**Data provided:**
"""

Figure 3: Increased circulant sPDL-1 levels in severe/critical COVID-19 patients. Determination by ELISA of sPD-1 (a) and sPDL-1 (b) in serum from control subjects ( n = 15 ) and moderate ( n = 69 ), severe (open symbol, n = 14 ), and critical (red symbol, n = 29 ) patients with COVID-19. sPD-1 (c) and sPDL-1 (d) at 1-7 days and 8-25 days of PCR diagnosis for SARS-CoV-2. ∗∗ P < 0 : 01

"""
"""

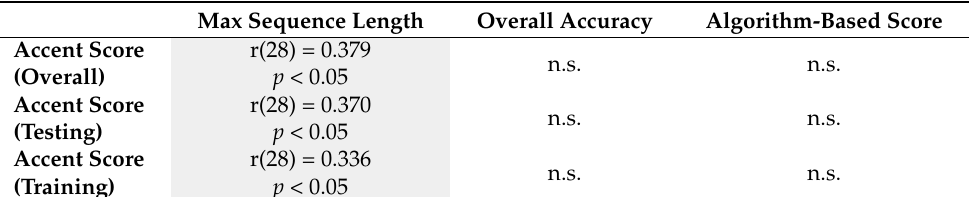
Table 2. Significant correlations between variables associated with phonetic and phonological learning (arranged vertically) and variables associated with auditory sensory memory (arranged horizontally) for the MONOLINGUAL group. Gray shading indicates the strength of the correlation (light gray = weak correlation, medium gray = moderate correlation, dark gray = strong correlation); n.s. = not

"""
"""

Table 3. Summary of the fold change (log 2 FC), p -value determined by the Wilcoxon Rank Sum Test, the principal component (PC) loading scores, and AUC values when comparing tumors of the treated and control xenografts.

"""

**What you have to do:** Find the word "Table" in the records. Copy every line it appears in.

**Completed exercise:**
Table 2. Significant correlations between variables associated with phonetic and phonological learning (arranged vertically) and variables associated with auditory sensory memory (arranged horizontally) for the MONOLINGUAL group. Gray shading indicates the strength of the correlation (light gray = weak correlation, medium gray = moderate correlation, dark gray = strong correlation); n.s. = not
Table 3. Summary of the fold change (log 2 FC), p -value determined by the Wilcoxon Rank Sum Test, the principal component (PC) loading scores, and AUC values when comparing tumors of the treated and control xenografts.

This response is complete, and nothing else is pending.